The records: Begin
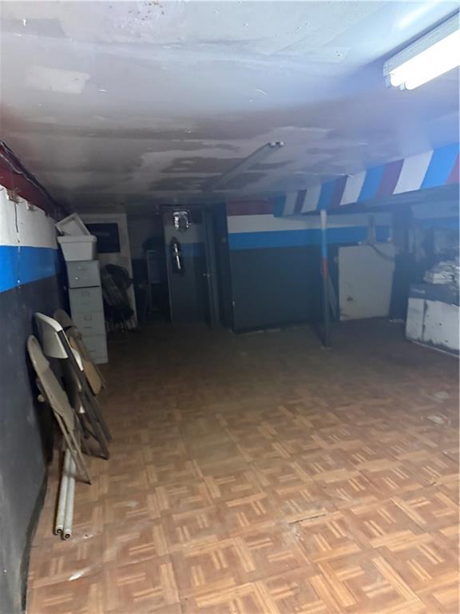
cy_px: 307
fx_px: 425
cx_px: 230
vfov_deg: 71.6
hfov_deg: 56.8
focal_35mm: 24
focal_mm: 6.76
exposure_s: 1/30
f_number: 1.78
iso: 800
The records: End
The records: Begin
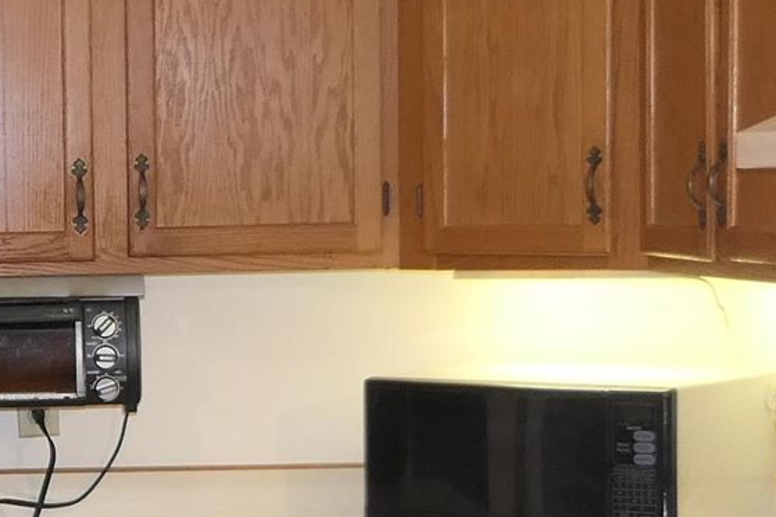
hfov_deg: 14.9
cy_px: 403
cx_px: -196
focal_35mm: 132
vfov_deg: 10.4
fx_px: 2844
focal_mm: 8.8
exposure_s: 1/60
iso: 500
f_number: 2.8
The records: End
• _Your assignment_
Print again the lines of the entries above that fall between the line holding "hfov_deg: 14.9" and the line holding "f_number: 2.8", inclusive, exactly as they stand.

• _Answer for this exercise_
hfov_deg: 14.9
cy_px: 403
cx_px: -196
focal_35mm: 132
vfov_deg: 10.4
fx_px: 2844
focal_mm: 8.8
exposure_s: 1/60
iso: 500
f_number: 2.8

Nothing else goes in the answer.